* [Exercise brief] Give again, word for word, every line below from the one that has "June 23, 2022" through the one that has "The Development Agency", both included, and no others.

* [Saved data entries]
*** Begin section ***

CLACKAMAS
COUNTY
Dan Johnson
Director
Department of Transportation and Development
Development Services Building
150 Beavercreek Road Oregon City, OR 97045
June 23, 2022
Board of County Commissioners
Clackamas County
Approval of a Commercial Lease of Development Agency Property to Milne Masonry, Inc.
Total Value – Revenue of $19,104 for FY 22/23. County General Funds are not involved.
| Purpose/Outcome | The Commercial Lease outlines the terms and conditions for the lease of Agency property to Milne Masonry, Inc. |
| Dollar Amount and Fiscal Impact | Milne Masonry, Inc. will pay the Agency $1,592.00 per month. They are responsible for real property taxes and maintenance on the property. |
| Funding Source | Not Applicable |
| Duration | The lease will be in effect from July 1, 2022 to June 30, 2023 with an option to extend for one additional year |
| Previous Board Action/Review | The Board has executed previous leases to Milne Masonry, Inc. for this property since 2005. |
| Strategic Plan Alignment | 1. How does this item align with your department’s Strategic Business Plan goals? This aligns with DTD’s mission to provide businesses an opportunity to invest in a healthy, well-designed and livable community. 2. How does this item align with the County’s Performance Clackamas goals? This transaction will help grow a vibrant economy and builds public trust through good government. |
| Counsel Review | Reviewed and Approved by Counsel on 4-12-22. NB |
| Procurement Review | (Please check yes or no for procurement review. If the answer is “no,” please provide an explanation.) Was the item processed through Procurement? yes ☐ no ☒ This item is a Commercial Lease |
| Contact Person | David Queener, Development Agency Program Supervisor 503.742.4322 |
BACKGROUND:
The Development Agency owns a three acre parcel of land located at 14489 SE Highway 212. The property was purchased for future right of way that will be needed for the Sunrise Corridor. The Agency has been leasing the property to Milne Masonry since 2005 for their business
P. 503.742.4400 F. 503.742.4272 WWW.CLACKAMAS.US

*** End section ***
*** Begin section ***

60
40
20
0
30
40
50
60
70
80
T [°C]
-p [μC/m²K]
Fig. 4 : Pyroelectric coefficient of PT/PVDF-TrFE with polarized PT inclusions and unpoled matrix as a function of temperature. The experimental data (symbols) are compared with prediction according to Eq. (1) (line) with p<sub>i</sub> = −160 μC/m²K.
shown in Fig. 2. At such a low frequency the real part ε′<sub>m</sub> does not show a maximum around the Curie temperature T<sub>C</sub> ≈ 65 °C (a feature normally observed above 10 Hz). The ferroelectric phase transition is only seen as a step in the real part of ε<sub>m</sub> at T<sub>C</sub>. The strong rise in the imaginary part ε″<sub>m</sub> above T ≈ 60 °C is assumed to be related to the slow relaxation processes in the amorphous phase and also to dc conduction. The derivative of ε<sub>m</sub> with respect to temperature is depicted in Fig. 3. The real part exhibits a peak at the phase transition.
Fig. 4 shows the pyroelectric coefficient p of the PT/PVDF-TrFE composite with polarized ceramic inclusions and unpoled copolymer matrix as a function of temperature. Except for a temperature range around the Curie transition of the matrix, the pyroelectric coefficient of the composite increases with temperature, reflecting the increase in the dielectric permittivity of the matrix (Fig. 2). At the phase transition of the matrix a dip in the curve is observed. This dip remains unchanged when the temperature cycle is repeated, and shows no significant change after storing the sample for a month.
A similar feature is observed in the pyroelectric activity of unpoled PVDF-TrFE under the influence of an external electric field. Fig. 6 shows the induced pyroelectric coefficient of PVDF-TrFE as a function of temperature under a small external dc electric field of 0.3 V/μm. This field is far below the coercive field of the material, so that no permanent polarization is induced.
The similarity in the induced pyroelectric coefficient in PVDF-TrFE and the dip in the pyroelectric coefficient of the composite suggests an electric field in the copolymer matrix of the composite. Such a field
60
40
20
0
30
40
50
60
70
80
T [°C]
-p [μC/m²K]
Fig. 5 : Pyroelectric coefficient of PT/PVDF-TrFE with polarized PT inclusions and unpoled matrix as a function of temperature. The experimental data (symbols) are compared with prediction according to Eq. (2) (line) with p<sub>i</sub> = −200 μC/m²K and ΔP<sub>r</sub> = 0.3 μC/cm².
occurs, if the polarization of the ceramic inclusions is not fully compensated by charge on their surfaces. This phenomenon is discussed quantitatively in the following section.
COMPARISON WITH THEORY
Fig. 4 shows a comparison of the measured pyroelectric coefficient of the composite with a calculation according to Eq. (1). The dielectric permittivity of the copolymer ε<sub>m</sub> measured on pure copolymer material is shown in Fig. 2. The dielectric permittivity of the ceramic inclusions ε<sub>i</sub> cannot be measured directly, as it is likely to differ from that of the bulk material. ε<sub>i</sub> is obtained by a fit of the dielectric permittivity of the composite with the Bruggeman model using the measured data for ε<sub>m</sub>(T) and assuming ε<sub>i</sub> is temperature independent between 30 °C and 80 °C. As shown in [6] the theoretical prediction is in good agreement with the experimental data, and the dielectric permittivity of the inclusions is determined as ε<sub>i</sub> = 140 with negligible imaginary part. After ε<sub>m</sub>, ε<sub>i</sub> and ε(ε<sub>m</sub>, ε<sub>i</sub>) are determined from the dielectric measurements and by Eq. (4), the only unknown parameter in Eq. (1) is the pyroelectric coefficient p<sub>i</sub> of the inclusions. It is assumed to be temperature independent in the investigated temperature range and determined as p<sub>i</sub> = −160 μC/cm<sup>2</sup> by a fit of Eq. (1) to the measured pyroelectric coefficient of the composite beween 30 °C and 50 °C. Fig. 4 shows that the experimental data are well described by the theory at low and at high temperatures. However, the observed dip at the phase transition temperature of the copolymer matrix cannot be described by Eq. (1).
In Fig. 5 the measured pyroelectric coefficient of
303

*** End section ***

* [Response to the task]
June 23, 2022
Board of County Commissioners
Clackamas County
Approval of a Commercial Lease of Development Agency Property to Milne Masonry, Inc.
Total Value – Revenue of $19,104 for FY 22/23. County General Funds are not involved.
| Purpose/Outcome | The Commercial Lease outlines the terms and conditions for the lease of Agency property to Milne Masonry, Inc. |
| Dollar Amount and Fiscal Impact | Milne Masonry, Inc. will pay the Agency $1,592.00 per month. They are responsible for real property taxes and maintenance on the property. |
| Funding Source | Not Applicable |
| Duration | The lease will be in effect from July 1, 2022 to June 30, 2023 with an option to extend for one additional year |
| Previous Board Action/Review | The Board has executed previous leases to Milne Masonry, Inc. for this property since 2005. |
| Strategic Plan Alignment | 1. How does this item align with your department’s Strategic Business Plan goals? This aligns with DTD’s mission to provide businesses an opportunity to invest in a healthy, well-designed and livable community. 2. How does this item align with the County’s Performance Clackamas goals? This transaction will help grow a vibrant economy and builds public trust through good government. |
| Counsel Review | Reviewed and Approved by Counsel on 4-12-22. NB |
| Procurement Review | (Please check yes or no for procurement review. If the answer is “no,” please provide an explanation.) Was the item processed through Procurement? yes ☐ no ☒ This item is a Commercial Lease |
| Contact Person | David Queener, Development Agency Program Supervisor 503.742.4322 |
BACKGROUND:
The Development Agency owns a three acre parcel of land located at 14489 SE Highway 212. The property was purchased for future right of way that will be needed for the Sunrise Corridor. The Agency has been leasing the property to Milne Masonry since 2005 for their business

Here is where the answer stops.